I have a persistent mental image of US foreign policy, which haunts me even in my sleep. The vanguard of a vast army is marching around the globe, looking for its enemy. It sees a mass of troops in the distance, retreating from it. It opens fire, unaware that it is shooting its own rear.
Is this too fanciful a picture? Both Osama bin Laden and Saddam Hussein were groomed and armed by the United States. Until the invasion of Iraq, there were no links between the Ba'athists and al-Qaida: now Bush's government has created the monster it claimed to be slaying. The US army developed high-grade weaponized anthrax in order, it said, to work out what would happen if someone else did the same. No one else was capable of producing it: the terrorist who launched the anthrax attacks in 2001 took it from one of the army's laboratories. Now US researchers are preparing genetically modified strains of smallpox on the same pretext, and with the same likely consequences. The Pentagon's space-based weapons program is being developed in response to a threat which doesn't yet exist, but which it is likely to conjure up. The US government is engaged in a global war with itself. It is like a robin attacking its reflection in a window.
Nowhere is this more obvious than in its assaults on the multilateral institutions and their treaties. Listening to some of the bunkum about the United Nations venting from Capitol Hill at the moment, you could be forgiven for believing that the UN was a foreign conspiracy against the United States. It was, of course, proposed by a US president, launched in San Francisco and housed in New York, where its headquarters remain. Its Universal Declaration of Human Rights, characterized by Republicans as a dangerous restraint upon American freedoms, was drafted by Franklin D Roosevelt's widow. The US is now the only member of the UN security council whose word is law, with the result that the UN is one of the world's most effective instruments for the projection of American power.

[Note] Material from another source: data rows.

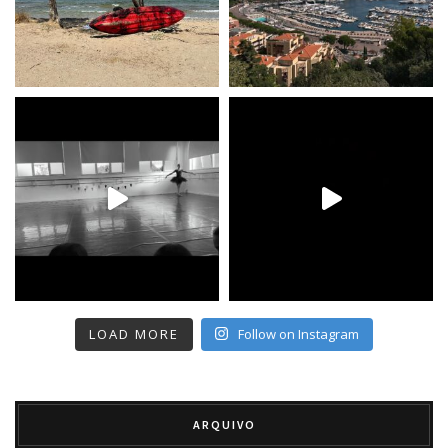
LOAD MORE
Follow on Instagram
ARQUIVO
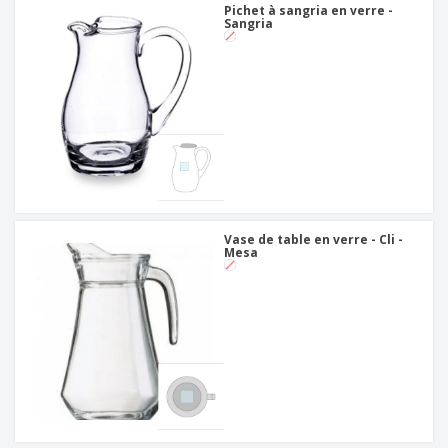
Pichet à sangria en verre -
Sangria
Vase de table en verre - Cli -
Mesa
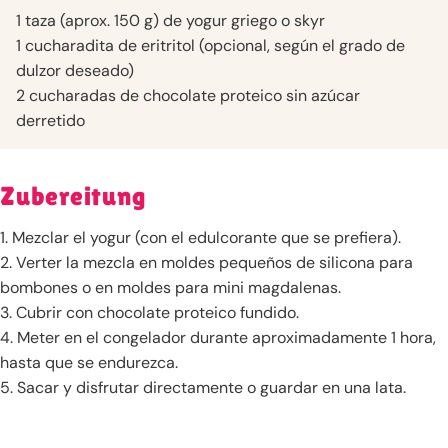
1 taza (aprox. 150 g) de yogur griego o skyr
1 cucharadita de eritritol (opcional, según el grado de
dulzor deseado)
2 cucharadas de chocolate proteico sin azúcar
derretido
Zubereitung
1. Mezclar el yogur (con el edulcorante que se prefiera).
2. Verter la mezcla en moldes pequeños de silicona para
bombones o en moldes para mini magdalenas.
3. Cubrir con chocolate proteico fundido.
4. Meter en el congelador durante aproximadamente 1 hora,
hasta que se endurezca.
5. Sacar y disfrutar directamente o guardar en una lata.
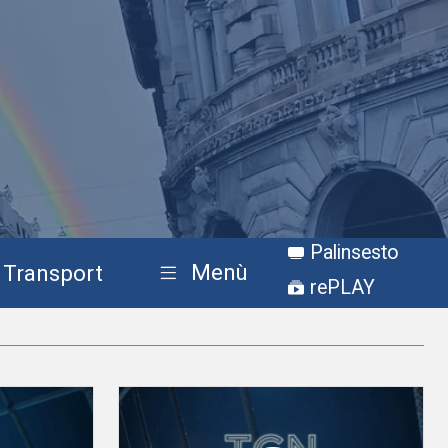
Palinsesto
Menù
Transport
rePLAY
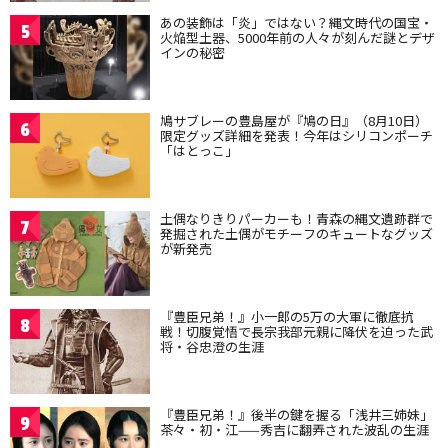
あの装飾は「炎」ではない？縄文時代の国宝・
5
火焔型土器、5000年前の人々が刻んだ謎とデザ
インの秘密
鳩サブレーの豊島屋が『鳩の日』（8月10日）
6
限定グッズ詳細を発表！今年はシリコンポーチ
「はとっこ」
土偶なりきりパーカーも！青森の縄文遺跡群で
7
発掘された土偶がモチーフのキュートなグッズ
が新発売
『豊臣兄弟！』小一郎の5万の大軍に徹底抗
8
戦！切腹覚悟で長宗我部元親に降伏を迫った武
将・谷忠澄の生涯
『豊臣兄弟！』後半の鍵を握る「浅井三姉妹」
9
茶々・初・江——秀吉に翻弄された波乱の生涯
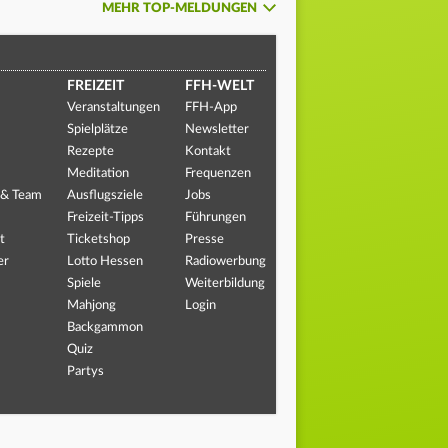
MEHR TOP-MELDUNGEN
FREIZEIT
FFH-WELT
Veranstaltungen
FFH-App
Spielplätze
Newsletter
Rezepte
Kontakt
Meditation
Frequenzen
 & Team
Ausflugsziele
Jobs
Freizeit-Tipps
Führungen
t
Ticketshop
Presse
er
Lotto Hessen
Radiowerbung
Spiele
Weiterbildung
Mahjong
Login
Backgammon
Quiz
Partys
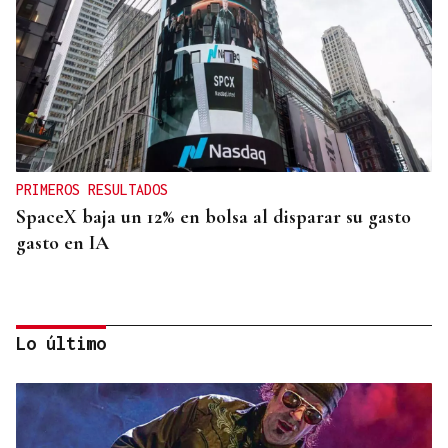
PRIMEROS RESULTADOS
SpaceX baja un 12% en bolsa al disparar su gasto
gasto en IA
Lo último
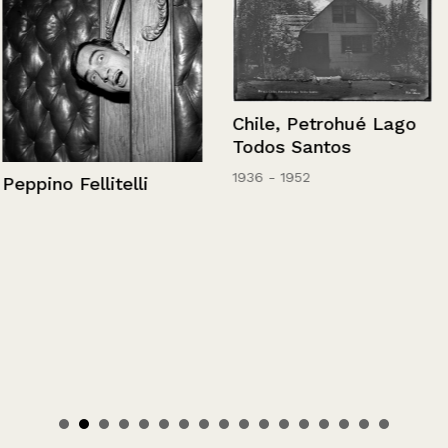
Chile, Petrohué Lago
Todos Santos
1936 - 1952
Peppino Fellitelli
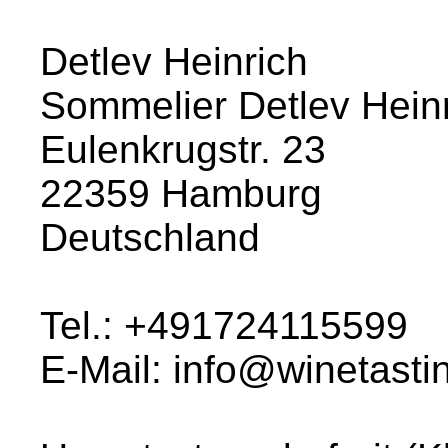
Detlev Heinrich
Sommelier Detlev Hein
Eulenkrugstr. 23
22359 Hamburg
Deutschland
Tel.: +491724115599
E-Mail: info@winetast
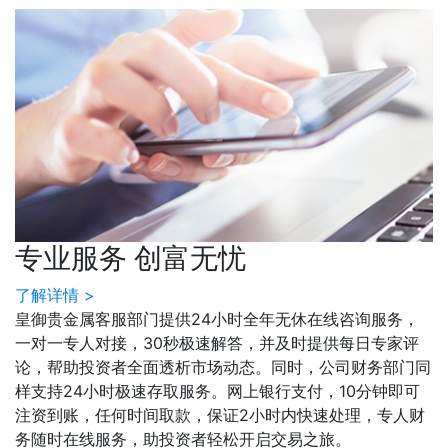
专业服务 创富无忧
了解详情 >
皇御贵金属客服部门提供24小时全年无休在线咨询服务，
一对一专人对接，30秒极速解答，并及时提供每日专家评
论，帮助投资者全面透析市场动态。同时，公司财务部门同
样支持24小时极速存取服务。网上银行支付，10分钟即可
注资到账，任何时间取款，保证2小时内快速处理，专人财
务随时在线服务，助投资者轻松开启交易之旅。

The secret deals in Iraq for which the United Nations is currently being attacked by US senators were in fact overseen by the US government. It ensured that Saddam could evade sanctions by continuing to sell oil to its allies in Jordan and Turkey. Republican congressmen are calling on Kofi Annan to resign for letting this happen, apparently unaware that it was approved in Washington to support American strategic objectives. The US finds the monsters it seeks, as it pecks and flutters at its own image.
So we could interpret the activities of Bush's government at the climate talks in Buenos Aires last week as another vigorous attempt to destroy its own interests. US economic growth depends on the rest of the world's prosperity. The greatest long-term threat to global prosperity is climate change, which threatens to wreck many of America's key markets in the developing world. Coastal cities in the US -- including New York -- are threatened by rising sea levels. Florida could be hit by stronger and more frequent hurricanes. Both farms and cities are likely to be affected by droughts.

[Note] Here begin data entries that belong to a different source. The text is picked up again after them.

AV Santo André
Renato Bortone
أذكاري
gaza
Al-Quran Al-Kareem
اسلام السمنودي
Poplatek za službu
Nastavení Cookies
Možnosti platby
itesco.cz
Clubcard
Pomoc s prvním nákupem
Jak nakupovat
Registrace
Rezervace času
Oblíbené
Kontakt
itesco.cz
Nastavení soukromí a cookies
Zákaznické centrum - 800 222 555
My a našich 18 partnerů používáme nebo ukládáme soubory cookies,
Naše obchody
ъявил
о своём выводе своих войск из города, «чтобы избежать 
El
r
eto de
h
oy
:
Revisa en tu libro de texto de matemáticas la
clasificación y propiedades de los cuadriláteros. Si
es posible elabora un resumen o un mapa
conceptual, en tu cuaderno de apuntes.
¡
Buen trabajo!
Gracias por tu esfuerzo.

In February, a leaked report from the Pentagon revealed that it sees global warming as far more dangerous to US interests than terrorism. As a result of abrupt climate change, it claimed, "warfare may again come to define human life... As the planet's carrying capacity shrinks, an ancient pattern re-emerges: the eruption of desperate, all-out wars over food, water, and energy supplies." The nuclear powers are likely to invade each other's territories as they scramble for diminishing resources.